● **Text**

###

The committee could only give out information after consultation with the head of state, Zuma, who had to decide if it was a threat to national security.

In 2009, shortly before national elections, the National Prosecuting Authority withdrew charges against Zuma and French arms company Thint.

Recordings of intercepted phone calls were leaked to Zuma’s lawyer Michael Hulley and purportedly contained evidence of political interference in the investigation against Zuma.

When Hulley was asked about the origin of the recordings, he invoked client/lawyer confidentiality.

According to the committee’s report, tabled in Parliament yesterday, more than 400 cellphone and landline calls were intercepted by the intelligence services and for police investigations for the period 2009/10.

Most of the applications to do so were in connection with investigating serious crimes.

These included drug dealing and trafficking, vehicle theft and hijacks, armed robberies, corruption, fraud, assassinations, murder and terrorism.

###

● **Instruction**
Copy the passage on intercepted phone calls word for word, from "In 2009, shortly" to "investigating serious crimes.".

● **Extracted data**
###

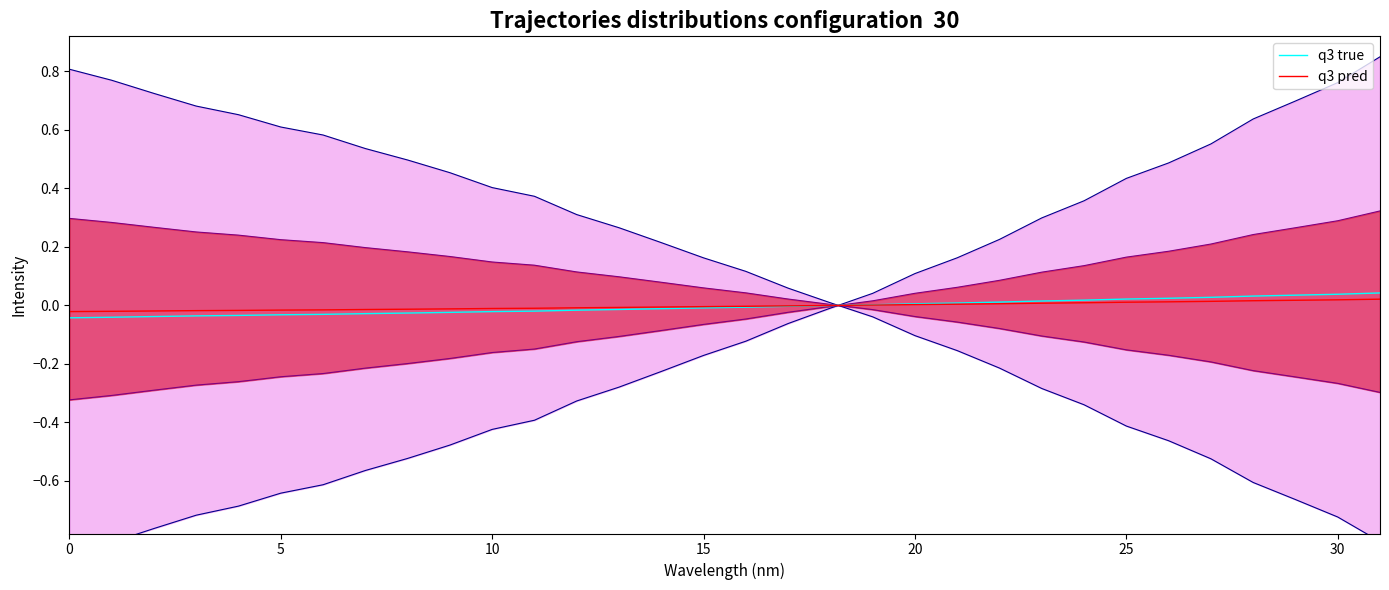

Which series has the largest total across all categories?

q3 pred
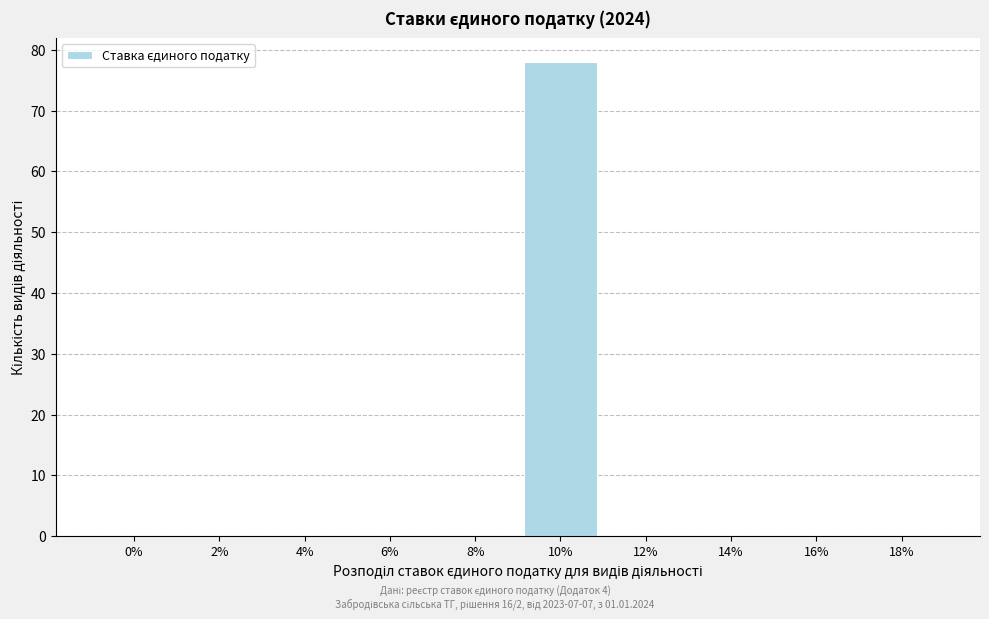

Reading left to right, transcribe all the data shown in this chart.

0%=0	2%=0	4%=0	6%=0	8%=0	10%=78	12%=0	14%=0	16%=0	18%=0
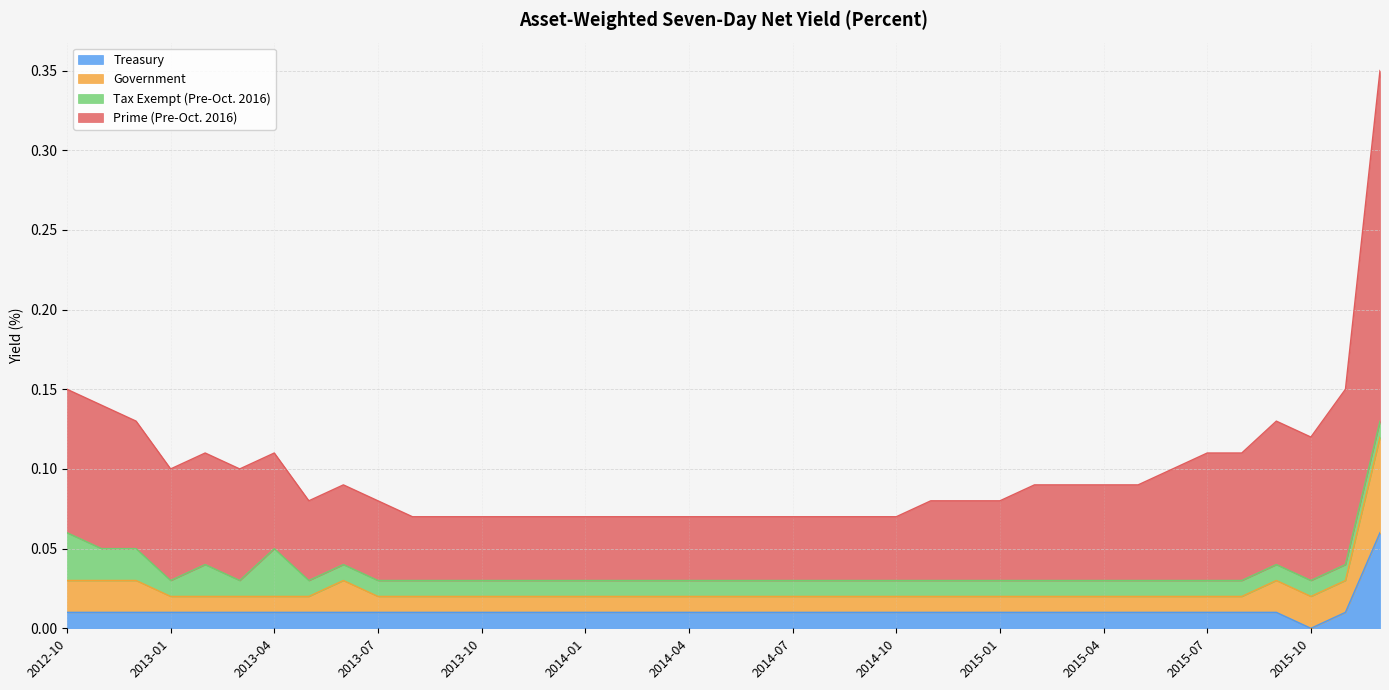

Between 2012-11 and 2014-10, which series saw the biggest shift?

Prime (Pre-Oct. 2016)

###

● **Answer to this exercise**
In 2009, shortly before national elections, the National Prosecuting Authority withdrew charges against Zuma and French arms company Thint.

Recordings of intercepted phone calls were leaked to Zuma’s lawyer Michael Hulley and purportedly contained evidence of political interference in the investigation against Zuma.

When Hulley was asked about the origin of the recordings, he invoked client/lawyer confidentiality.

According to the committee’s report, tabled in Parliament yesterday, more than 400 cellphone and landline calls were intercepted by the intelligence services and for police investigations for the period 2009/10.

Most of the applications to do so were in connection with investigating serious crimes.